**TASK STATEMENT:** From the tooth loss abstract below, extract the part that opens with the words containing "Data sources/study setting: The" and closes with "every 6 months.", copying it word for word.

Social determinants of tooth loss
- PMID: 14727800
- PMCID: PMC1360976
- DOI: 10.1111/j.1475-6773.2003.00205.x
Social determinants of tooth loss
Abstract
Objectives: To quantify racial and socioeconomic status (SES) disparities in oral health, as measured by tooth loss, and to determine the role of dental care use and other factors in explaining disparities.
Data sources/study setting: The Florida Dental Care Study, comprising African Americans (AAs) and non-Hispanic whites 45 years old or older who had at least one tooth.
Study design: We used a prospective cohort design. Relevant population characteristics were grouped by predisposing, enabling, and need variables. The key outcome was tooth loss, a leading measure of a population's oral health, looked at before and after entering the dental care system. Tooth-specific data were used to increase inferential power by relating the loss of individual teeth to the disease level on those teeth.
Data collection methods: In-person interviews and clinical examinations were done at baseline, 24, and 48 months, with telephone interviews every 6 months.

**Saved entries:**

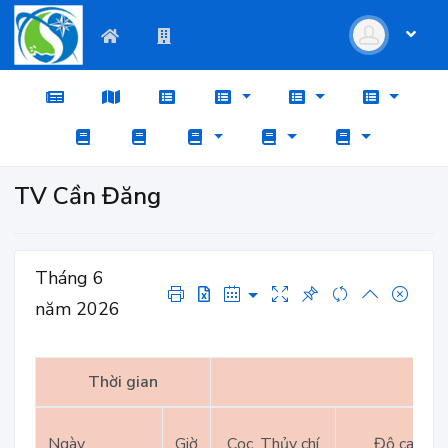
TV Cần Đăng
Tháng 6
năm 2026
Thời gian
Ngày
Giờ
Cọc, Thủy chí
Độ cao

**SOLUTION FOR THIS TASK:**
Data sources/study setting: The Florida Dental Care Study, comprising African Americans (AAs) and non-Hispanic whites 45 years old or older who had at least one tooth.
Study design: We used a prospective cohort design. Relevant population characteristics were grouped by predisposing, enabling, and need variables. The key outcome was tooth loss, a leading measure of a population's oral health, looked at before and after entering the dental care system. Tooth-specific data were used to increase inferential power by relating the loss of individual teeth to the disease level on those teeth.
Data collection methods: In-person interviews and clinical examinations were done at baseline, 24, and 48 months, with telephone interviews every 6 months.